*DATASET EXTRACT*.
+++

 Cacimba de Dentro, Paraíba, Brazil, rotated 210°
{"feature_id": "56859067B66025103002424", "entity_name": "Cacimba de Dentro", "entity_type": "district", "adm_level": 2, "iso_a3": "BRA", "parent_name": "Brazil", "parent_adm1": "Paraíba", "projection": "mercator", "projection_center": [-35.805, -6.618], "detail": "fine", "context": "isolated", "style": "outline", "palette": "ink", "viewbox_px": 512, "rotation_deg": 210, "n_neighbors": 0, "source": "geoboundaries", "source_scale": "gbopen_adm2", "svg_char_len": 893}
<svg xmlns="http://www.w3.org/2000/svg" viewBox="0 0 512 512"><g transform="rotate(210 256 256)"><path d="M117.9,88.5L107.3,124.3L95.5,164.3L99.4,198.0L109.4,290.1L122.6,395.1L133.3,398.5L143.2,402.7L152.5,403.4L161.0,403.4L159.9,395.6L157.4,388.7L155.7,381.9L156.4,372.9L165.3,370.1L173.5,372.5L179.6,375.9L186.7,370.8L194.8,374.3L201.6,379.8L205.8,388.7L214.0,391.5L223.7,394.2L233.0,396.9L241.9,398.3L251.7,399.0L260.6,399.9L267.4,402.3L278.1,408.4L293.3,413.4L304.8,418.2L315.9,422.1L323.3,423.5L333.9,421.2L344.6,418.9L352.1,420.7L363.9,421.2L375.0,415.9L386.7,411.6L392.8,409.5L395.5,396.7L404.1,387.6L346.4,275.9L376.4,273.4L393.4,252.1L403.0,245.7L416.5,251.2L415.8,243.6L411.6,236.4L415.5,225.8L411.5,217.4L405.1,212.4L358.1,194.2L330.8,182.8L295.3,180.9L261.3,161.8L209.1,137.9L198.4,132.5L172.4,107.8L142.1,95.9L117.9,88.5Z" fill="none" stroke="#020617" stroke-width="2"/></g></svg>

+++

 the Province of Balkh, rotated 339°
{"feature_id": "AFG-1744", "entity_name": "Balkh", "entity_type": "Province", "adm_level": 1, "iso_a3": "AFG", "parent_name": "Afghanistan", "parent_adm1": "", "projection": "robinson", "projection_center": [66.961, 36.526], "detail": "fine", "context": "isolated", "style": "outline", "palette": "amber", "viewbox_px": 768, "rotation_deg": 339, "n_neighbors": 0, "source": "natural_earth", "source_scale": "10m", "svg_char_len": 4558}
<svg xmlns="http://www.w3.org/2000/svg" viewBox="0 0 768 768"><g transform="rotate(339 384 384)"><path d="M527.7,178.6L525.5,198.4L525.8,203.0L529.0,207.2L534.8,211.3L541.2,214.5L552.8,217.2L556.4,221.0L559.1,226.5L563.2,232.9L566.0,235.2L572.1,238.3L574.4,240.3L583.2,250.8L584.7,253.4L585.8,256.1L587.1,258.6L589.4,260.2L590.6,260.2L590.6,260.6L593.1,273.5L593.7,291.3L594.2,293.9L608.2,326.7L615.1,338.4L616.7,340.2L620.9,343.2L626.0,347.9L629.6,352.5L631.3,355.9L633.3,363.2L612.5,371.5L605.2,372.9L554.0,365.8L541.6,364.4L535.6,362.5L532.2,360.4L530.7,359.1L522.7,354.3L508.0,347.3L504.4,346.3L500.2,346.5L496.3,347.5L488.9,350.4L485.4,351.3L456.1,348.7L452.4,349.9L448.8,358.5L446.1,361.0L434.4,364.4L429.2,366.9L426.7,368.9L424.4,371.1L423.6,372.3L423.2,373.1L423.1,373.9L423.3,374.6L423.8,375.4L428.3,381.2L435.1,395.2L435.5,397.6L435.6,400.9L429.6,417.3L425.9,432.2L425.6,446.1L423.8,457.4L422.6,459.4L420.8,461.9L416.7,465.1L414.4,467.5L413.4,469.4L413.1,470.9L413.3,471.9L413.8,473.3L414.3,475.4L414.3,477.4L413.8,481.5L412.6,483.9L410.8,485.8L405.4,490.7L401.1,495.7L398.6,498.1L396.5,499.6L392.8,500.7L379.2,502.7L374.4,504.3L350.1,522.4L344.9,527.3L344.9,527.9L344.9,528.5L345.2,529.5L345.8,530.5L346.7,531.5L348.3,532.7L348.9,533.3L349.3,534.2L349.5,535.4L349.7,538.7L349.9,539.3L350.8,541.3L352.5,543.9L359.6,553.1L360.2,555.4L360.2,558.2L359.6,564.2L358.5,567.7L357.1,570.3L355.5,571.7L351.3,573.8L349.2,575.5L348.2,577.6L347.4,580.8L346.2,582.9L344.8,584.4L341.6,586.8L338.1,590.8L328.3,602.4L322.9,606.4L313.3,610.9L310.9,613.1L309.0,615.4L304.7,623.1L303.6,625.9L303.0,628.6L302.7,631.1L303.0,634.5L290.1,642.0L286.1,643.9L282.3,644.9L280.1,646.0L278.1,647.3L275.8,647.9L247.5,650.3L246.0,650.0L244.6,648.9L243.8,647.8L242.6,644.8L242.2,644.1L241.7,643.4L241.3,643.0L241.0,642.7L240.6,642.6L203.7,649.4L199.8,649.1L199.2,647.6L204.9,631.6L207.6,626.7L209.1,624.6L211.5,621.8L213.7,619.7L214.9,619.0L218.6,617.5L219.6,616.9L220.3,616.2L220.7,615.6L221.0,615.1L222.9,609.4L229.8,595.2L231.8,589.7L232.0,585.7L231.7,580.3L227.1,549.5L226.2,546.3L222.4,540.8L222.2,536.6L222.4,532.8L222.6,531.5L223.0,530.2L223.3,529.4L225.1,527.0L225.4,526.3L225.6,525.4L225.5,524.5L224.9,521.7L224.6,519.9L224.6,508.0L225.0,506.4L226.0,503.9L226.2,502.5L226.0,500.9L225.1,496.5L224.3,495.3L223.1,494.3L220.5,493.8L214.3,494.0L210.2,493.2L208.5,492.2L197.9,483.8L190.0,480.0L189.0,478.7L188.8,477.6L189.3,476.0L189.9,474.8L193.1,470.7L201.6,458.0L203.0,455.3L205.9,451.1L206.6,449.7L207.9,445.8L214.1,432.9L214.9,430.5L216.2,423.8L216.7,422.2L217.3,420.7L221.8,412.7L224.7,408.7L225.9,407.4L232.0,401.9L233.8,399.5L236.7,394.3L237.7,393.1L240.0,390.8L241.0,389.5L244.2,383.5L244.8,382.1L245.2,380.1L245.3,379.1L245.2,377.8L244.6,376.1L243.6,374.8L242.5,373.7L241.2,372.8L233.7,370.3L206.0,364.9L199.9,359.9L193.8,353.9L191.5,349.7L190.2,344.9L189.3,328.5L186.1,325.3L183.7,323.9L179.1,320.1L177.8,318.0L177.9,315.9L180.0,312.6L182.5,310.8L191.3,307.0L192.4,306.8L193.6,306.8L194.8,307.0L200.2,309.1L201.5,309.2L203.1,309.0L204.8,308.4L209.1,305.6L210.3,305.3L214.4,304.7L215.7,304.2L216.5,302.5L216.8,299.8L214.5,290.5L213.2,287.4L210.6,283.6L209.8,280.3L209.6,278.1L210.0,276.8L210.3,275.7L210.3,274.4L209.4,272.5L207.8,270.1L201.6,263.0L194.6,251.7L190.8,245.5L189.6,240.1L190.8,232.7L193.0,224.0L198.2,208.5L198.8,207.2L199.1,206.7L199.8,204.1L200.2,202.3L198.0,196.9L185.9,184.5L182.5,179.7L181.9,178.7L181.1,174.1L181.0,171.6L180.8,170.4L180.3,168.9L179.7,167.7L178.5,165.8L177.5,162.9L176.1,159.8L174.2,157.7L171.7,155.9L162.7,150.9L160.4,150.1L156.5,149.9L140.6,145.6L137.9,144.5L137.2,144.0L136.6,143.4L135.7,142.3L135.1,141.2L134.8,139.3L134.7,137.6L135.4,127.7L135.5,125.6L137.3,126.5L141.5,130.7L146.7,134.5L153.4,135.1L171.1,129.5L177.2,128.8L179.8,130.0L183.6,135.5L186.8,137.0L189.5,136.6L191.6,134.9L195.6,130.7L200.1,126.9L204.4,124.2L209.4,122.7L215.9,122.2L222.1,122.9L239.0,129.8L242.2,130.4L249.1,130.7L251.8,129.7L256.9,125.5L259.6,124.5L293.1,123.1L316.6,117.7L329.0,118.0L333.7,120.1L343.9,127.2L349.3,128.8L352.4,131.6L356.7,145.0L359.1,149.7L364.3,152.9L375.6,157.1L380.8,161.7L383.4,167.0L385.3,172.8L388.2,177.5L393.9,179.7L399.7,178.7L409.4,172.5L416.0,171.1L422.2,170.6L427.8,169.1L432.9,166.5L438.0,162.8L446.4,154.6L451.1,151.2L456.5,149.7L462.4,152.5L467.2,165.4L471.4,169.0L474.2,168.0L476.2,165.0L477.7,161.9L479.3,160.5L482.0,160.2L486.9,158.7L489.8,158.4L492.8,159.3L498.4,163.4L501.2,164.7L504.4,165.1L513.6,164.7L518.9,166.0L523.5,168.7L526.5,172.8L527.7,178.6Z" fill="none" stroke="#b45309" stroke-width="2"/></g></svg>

+++

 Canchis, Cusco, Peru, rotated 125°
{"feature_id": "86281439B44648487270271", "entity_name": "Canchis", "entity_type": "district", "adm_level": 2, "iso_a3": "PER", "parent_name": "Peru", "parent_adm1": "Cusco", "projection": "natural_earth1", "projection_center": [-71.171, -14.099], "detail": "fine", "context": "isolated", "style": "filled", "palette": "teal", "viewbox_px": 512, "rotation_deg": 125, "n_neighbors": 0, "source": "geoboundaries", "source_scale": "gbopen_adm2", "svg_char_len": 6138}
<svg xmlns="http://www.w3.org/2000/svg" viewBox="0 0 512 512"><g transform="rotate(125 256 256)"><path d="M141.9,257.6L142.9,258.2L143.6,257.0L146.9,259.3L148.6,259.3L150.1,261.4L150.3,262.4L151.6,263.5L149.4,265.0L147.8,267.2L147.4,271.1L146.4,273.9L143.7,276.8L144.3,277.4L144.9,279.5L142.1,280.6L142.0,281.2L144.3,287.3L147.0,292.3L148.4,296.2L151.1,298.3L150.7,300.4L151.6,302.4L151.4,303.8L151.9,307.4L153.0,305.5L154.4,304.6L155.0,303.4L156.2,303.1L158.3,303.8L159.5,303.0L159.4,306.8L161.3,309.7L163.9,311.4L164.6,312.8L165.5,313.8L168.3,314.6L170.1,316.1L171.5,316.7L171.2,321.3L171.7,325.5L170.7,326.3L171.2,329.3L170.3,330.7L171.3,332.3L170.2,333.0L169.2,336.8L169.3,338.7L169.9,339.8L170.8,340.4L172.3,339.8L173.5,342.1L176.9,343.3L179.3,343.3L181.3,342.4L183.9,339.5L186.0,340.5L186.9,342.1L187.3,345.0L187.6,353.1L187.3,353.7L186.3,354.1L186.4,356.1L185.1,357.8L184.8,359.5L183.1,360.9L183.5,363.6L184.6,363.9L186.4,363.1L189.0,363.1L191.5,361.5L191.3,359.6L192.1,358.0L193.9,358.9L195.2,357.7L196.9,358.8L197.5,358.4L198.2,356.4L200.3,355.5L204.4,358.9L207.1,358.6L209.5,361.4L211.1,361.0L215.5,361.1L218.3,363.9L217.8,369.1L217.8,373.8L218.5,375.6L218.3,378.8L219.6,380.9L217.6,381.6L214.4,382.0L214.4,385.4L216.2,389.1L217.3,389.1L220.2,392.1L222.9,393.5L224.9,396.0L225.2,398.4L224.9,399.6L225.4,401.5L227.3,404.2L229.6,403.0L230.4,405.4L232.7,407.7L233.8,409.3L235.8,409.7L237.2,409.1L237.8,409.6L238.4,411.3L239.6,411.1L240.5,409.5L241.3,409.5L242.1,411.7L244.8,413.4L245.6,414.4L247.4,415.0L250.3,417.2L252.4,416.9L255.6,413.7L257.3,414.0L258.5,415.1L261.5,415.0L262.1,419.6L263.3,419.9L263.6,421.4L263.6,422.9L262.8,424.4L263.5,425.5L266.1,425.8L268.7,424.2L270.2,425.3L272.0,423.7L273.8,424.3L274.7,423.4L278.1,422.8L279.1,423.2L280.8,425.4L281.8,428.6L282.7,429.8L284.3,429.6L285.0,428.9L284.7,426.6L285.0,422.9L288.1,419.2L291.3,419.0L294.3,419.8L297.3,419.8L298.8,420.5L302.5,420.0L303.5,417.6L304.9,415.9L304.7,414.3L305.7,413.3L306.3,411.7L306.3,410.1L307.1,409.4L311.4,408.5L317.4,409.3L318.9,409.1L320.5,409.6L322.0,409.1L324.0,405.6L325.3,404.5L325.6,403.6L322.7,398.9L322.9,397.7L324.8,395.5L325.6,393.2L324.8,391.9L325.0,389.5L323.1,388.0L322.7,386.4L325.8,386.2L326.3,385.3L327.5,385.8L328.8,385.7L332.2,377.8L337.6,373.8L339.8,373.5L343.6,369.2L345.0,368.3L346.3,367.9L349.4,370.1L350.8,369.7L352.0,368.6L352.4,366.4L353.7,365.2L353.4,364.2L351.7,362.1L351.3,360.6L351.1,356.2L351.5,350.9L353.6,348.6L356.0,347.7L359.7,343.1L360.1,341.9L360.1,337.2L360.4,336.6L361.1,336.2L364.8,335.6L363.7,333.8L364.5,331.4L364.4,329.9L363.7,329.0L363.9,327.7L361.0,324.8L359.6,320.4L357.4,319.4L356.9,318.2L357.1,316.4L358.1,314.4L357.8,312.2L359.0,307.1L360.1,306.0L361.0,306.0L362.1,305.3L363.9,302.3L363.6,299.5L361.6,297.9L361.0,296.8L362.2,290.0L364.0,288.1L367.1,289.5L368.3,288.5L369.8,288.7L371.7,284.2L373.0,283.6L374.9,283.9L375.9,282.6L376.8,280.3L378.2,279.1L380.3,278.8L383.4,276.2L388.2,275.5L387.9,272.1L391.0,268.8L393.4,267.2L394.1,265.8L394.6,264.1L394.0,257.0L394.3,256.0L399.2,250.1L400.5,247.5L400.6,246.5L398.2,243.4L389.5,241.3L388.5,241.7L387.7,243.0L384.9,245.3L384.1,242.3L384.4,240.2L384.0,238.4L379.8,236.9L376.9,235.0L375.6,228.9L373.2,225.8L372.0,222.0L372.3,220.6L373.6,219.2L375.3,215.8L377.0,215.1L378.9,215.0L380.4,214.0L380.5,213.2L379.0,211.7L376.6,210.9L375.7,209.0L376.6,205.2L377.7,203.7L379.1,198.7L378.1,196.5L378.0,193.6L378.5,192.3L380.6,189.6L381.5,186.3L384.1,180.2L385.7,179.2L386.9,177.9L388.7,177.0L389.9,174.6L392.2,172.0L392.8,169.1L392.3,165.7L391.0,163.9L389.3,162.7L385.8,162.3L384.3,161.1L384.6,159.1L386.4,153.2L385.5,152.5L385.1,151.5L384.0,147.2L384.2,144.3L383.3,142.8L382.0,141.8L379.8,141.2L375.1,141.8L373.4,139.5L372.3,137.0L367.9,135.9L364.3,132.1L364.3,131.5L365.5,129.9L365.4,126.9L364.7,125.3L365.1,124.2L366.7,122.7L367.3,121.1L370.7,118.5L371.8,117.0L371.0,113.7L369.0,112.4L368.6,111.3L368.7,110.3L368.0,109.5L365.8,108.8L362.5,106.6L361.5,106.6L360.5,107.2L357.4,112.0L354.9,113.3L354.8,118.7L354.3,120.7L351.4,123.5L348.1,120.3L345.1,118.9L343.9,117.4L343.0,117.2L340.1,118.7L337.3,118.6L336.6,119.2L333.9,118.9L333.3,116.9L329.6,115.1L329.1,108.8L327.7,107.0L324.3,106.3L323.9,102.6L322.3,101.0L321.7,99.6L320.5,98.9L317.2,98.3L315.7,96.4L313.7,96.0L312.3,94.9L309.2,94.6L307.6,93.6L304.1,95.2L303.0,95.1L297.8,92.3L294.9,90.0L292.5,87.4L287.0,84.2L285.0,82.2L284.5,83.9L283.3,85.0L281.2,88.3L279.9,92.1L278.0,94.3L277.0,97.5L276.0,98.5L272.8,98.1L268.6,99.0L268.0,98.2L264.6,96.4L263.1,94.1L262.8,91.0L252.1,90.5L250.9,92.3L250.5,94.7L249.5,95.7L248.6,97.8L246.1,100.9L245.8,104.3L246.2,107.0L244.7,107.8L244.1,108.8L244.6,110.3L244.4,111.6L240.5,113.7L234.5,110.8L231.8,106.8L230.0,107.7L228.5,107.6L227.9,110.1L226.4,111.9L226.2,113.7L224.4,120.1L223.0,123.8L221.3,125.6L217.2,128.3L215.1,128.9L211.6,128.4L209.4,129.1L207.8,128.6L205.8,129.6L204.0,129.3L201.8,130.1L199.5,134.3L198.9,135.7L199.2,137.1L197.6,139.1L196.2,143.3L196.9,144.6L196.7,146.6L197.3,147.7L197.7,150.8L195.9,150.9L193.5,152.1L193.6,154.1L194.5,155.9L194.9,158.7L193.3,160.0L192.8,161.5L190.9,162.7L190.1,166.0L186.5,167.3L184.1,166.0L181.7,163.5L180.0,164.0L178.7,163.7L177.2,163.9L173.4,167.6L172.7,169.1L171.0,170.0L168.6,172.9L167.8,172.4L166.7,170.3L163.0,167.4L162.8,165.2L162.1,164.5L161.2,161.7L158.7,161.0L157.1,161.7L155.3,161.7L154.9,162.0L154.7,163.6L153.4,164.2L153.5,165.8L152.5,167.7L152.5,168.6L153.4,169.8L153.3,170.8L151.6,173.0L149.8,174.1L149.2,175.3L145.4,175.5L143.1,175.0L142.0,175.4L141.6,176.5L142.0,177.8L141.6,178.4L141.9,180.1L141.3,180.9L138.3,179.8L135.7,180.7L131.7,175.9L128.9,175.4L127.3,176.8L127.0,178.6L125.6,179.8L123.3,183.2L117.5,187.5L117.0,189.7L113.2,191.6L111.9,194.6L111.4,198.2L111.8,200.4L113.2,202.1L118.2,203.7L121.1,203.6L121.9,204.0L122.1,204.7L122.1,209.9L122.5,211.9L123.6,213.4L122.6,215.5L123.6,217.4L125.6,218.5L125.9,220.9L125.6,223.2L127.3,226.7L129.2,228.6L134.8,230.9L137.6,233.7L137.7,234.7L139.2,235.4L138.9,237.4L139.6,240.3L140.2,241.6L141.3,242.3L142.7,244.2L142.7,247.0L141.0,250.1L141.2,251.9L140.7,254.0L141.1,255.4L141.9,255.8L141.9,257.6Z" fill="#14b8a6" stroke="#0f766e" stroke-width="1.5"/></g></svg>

+++

*DESCRIPTION OF THE TASK*. Extract each line of the records that contains the string "Cusco", matching case exactly.

*TASK ANSWER*.
 Canchis, Cusco, Peru, rotated 125°
{"feature_id": "86281439B44648487270271", "entity_name": "Canchis", "entity_type": "district", "adm_level": 2, "iso_a3": "PER", "parent_name": "Peru", "parent_adm1": "Cusco", "projection": "natural_earth1", "projection_center": [-71.171, -14.099], "detail": "fine", "context": "isolated", "style": "filled", "palette": "teal", "viewbox_px": 512, "rotation_deg": 125, "n_neighbors": 0, "source": "geoboundaries", "source_scale": "gbopen_adm2", "svg_char_len": 6138}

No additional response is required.